- Explore the material:
A. Please reproduce verbatim the part of the computer-buying thread that begins at the words "http://www.voodoopc.com/systems/" and stops after "(Nov 1, 2002)".
B. In the computer-buying thread, what minimum amount of memory does CrusaderX advise for anyone getting Windows XP?

- Document passage:
——
In general, I would probably recommend Dell over Gateway.  I didn't really compare the two systems you mentioned, but my personal bias is toward Dell (although it's something of a "lesser of two evils" thing).

I'm not sure what your budget is like, but you might want to consider one of the companies that specializes in high end gaming rigs.  If Dell & Dimenion are your Ford and Chevy, Voodoo PC, Falcon Northwest and Alienware are your BMW, Mercedes and Jaguar (pre-Ford buyout minus the leaking oil). 

http://www.voodoopc.com/systems/
http://www.alienware.com
http://www.falcon-nw.com/

Keep in mind that these computers will generally be more expensive than Dell or Gateway systems, but you will be getting more high end components in the Voodoo, Alienware or Falcon machines.

I know Falcon has a "budget" line of gaming systems, so that might be worth checking out.  Voodoo & Alienware might have something similar.  Everything I've read has said that these three companies have excellent support and service.  I would seriously give these some consideration if they are anywhere near your budget.


----------



## CrusaderX (Nov 1, 2002)

I'll be purchasing a new Dell system in January.  Prices should drop after Christmas, so if you can wait a few months, you might get a better deal.

Dell is a very good name.  For the very best performance, I'm going to get the following:

Processor speed - at least 2 GHz

Memory - a solid 1 GB

Video Card - 128 MB Radeon Pro

And I'm also getting a 120 GB Hard Drive.  You probably don't need specs quite that high, but I don't mind paying a little more to get a very robust and capable system that can handle any game I throw at it.

And if you're getting Windows XP, you should probably get at least 512 MB of memory.  XP runs much smoother with more memory under the hood.
——
- Records supplied:

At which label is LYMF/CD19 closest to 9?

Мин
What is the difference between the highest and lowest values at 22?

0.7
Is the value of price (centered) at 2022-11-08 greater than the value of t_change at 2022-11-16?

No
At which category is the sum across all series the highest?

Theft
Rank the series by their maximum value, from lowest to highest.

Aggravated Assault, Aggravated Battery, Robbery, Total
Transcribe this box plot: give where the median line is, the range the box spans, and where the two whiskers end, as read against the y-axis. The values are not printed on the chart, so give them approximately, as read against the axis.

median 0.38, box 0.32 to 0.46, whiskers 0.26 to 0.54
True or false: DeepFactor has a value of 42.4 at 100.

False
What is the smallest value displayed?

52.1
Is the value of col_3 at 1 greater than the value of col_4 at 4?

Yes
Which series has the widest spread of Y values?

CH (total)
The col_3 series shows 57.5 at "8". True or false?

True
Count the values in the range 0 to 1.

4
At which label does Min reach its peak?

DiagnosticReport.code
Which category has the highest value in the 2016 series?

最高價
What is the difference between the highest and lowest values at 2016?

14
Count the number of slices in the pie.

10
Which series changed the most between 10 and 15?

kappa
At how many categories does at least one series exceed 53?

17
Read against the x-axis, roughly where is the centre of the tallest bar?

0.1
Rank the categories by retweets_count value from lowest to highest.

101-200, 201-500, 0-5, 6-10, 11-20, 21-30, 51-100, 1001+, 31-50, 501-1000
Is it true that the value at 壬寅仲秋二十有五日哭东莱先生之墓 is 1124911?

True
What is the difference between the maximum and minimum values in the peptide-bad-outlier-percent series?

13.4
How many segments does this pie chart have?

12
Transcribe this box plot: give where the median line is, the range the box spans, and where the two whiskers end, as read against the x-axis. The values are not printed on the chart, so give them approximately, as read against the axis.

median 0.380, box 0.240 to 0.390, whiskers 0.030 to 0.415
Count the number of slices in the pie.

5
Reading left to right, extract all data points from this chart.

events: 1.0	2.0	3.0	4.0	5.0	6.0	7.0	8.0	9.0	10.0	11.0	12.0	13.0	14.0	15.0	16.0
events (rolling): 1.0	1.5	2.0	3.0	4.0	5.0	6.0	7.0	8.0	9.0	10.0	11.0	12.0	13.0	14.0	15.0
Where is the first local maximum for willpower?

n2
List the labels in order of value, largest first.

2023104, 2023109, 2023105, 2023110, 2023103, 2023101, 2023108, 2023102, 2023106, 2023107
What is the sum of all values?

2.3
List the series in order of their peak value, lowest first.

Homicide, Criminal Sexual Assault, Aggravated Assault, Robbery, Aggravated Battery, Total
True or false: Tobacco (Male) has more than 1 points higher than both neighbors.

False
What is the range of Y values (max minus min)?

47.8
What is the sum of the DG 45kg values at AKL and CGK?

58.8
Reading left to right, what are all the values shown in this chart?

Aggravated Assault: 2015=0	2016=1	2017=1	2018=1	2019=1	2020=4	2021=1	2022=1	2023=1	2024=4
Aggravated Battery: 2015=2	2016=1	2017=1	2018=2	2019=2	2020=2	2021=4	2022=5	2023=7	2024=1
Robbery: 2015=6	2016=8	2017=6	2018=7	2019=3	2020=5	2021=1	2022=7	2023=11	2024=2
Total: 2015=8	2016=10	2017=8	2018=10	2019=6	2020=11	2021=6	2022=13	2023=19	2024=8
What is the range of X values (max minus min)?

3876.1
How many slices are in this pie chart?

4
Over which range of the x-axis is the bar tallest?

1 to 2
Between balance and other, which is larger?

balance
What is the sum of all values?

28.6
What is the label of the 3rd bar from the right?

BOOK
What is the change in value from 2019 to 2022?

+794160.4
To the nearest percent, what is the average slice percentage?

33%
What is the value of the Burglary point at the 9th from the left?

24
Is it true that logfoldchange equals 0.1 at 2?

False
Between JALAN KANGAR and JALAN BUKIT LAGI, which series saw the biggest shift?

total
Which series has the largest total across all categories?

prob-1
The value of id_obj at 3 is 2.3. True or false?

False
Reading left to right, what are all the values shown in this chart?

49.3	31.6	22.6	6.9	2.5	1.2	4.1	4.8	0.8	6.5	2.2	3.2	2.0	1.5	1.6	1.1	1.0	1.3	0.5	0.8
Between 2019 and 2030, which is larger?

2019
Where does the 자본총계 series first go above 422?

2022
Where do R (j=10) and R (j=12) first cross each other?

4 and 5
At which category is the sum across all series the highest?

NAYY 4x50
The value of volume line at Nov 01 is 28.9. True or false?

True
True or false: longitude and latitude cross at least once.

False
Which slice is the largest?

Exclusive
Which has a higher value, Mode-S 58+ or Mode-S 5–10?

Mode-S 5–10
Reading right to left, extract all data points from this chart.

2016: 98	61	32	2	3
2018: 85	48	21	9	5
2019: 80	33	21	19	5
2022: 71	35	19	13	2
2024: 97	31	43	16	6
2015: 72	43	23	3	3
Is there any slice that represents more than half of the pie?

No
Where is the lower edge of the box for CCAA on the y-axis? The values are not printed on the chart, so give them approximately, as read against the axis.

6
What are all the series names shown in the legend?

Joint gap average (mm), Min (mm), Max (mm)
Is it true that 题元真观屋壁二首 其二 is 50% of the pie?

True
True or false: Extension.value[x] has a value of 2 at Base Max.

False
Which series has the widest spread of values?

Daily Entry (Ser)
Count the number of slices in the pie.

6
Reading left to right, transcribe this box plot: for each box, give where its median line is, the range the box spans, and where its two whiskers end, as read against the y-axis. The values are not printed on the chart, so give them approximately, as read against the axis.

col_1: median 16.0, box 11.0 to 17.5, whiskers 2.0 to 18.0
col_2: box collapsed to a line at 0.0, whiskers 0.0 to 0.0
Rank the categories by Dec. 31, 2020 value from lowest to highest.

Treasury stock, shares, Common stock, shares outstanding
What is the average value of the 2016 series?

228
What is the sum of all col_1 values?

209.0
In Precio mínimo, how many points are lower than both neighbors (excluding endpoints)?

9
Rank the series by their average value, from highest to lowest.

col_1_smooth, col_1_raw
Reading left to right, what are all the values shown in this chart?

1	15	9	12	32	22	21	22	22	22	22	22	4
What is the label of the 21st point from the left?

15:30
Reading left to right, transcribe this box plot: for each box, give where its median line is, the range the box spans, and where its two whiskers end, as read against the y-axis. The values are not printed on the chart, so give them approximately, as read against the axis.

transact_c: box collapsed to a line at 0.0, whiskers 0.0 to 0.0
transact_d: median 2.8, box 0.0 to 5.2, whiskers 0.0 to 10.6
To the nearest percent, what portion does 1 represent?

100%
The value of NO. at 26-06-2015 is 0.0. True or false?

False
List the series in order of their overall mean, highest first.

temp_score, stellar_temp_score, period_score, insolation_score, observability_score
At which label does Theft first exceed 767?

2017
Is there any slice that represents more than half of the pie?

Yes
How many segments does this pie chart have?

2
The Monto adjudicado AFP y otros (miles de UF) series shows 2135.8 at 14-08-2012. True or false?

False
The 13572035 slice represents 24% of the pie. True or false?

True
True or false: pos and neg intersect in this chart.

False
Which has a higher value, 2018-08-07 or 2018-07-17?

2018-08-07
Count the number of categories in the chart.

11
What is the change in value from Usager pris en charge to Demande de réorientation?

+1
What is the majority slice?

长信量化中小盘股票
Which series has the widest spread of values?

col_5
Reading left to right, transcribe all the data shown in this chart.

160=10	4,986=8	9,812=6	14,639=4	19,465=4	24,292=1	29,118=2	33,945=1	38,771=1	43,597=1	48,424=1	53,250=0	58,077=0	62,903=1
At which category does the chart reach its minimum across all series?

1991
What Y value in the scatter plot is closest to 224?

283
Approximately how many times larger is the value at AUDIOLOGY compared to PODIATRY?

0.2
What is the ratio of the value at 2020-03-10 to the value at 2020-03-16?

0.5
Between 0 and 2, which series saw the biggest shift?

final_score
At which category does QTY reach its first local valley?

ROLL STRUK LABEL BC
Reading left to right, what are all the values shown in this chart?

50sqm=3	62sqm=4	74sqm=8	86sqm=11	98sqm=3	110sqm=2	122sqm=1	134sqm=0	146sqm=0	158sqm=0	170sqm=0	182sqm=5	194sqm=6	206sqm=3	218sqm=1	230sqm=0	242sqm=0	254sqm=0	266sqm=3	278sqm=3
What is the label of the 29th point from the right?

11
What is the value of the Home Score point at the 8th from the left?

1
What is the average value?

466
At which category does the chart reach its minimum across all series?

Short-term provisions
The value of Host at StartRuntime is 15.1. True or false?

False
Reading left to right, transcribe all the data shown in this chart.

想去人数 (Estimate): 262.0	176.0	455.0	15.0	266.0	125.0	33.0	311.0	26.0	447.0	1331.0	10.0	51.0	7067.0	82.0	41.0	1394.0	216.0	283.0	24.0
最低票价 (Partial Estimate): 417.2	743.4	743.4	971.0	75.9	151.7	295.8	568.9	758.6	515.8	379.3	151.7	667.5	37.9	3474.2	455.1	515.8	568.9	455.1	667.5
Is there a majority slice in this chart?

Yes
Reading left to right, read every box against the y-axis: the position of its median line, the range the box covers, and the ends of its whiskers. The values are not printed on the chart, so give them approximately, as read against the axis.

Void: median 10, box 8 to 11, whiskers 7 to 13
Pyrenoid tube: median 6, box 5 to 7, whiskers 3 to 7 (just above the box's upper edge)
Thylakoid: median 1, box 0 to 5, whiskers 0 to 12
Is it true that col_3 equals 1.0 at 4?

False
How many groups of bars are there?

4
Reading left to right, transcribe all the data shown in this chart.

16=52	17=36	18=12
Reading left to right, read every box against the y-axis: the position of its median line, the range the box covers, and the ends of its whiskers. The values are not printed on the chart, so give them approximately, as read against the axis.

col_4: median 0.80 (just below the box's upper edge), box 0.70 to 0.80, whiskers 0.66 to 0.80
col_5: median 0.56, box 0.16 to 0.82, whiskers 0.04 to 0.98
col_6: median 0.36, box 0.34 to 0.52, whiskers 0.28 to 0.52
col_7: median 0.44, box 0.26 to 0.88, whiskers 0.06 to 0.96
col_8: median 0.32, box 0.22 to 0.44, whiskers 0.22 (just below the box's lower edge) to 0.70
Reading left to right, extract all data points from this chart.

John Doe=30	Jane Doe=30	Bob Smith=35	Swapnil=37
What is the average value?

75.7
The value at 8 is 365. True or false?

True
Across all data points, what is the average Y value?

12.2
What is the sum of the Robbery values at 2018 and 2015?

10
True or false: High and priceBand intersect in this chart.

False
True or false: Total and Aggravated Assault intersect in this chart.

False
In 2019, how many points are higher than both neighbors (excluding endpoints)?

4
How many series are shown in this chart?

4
——
- Answers given:
A.
http://www.voodoopc.com/systems/
http://www.alienware.com
http://www.falcon-nw.com/

Keep in mind that these computers will generally be more expensive than Dell or Gateway systems, but you will be getting more high end components in the Voodoo, Alienware or Falcon machines.

I know Falcon has a "budget" line of gaming systems, so that might be worth checking out.  Voodoo & Alienware might have something similar.  Everything I've read has said that these three companies have excellent support and service.  I would seriously give these some consideration if they are anywhere near your budget.


----------



## CrusaderX (Nov 1, 2002)

B. At least 512 MB.